In the early eighteenth century most artists in Britain were of foreign origin, often from the Low Countries, where artists were better trained and supported. But from the 1730s Hogarth revolutionised both style and subject matter with his moral subject paintings, informal portraits and patriotism. Britain’s growing trading, colonial and industrial wealth led to a booming market for art among the middle classes as well as the aristocracy. British artists travelled abroad to study, particularly to Italy, and professional artistic training improved, eventually giving rise to the foundation of the Royal Academy in 1768. The RA promoted a traditional, academic hierarchy of art. This put 'history painting', the depiction of morally elevating stories from mythology, literature and history, at the top and landscape and portraiture, which were Britain’s strengths, at the bottom.

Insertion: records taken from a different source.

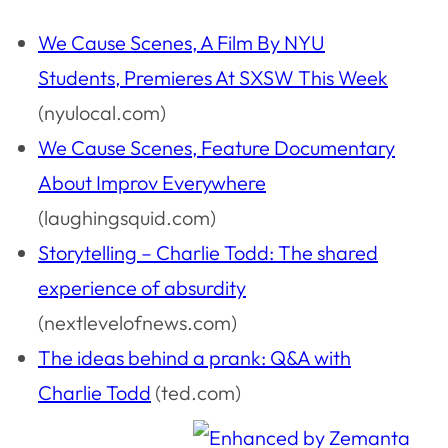
We Cause Scenes, A Film By NYU
Students, Premieres At SXSW This Week
(nyulocal.com)
We Cause Scenes, Feature Documentary
About Improv Everywhere
(laughingsquid.com)
Storytelling – Charlie Todd: The shared
experience of absurdity
(nextlevelofnews.com)
The ideas behind a prank: Q&A with
Charlie Todd
(ted.com)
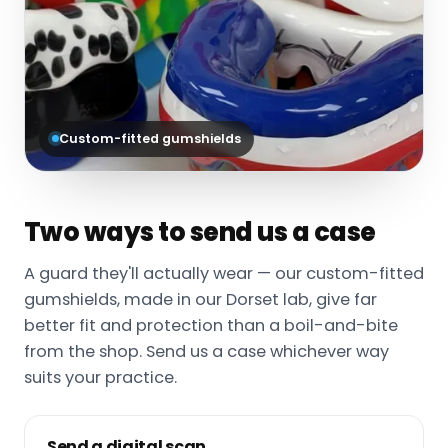
Custom-fitted gumshields
Two ways to send us a case
A guard they'll actually wear — our custom-fitted
gumshields, made in our Dorset lab, give far
better fit and protection than a boil-and-bite
from the shop. Send us a case whichever way
suits your practice.
Send a digital scan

Landscapes absorbed both the Dutch tradition of familiar local subjects, realistically painted, and the idealised, Italianate style of the French artist Claude. Throughout the century idealism and naturalism competed and combined. The discovery of the artistic potential of Britain’s wild landscapes, especially in Wales, the Lake District and Scotland, coincided with new aesthetic theories about the ‘picturesque’ and the sublime. By the end of the eighteenth century, Romanticism, the supremacy of the artist’s own subjective vision, began to dominate art.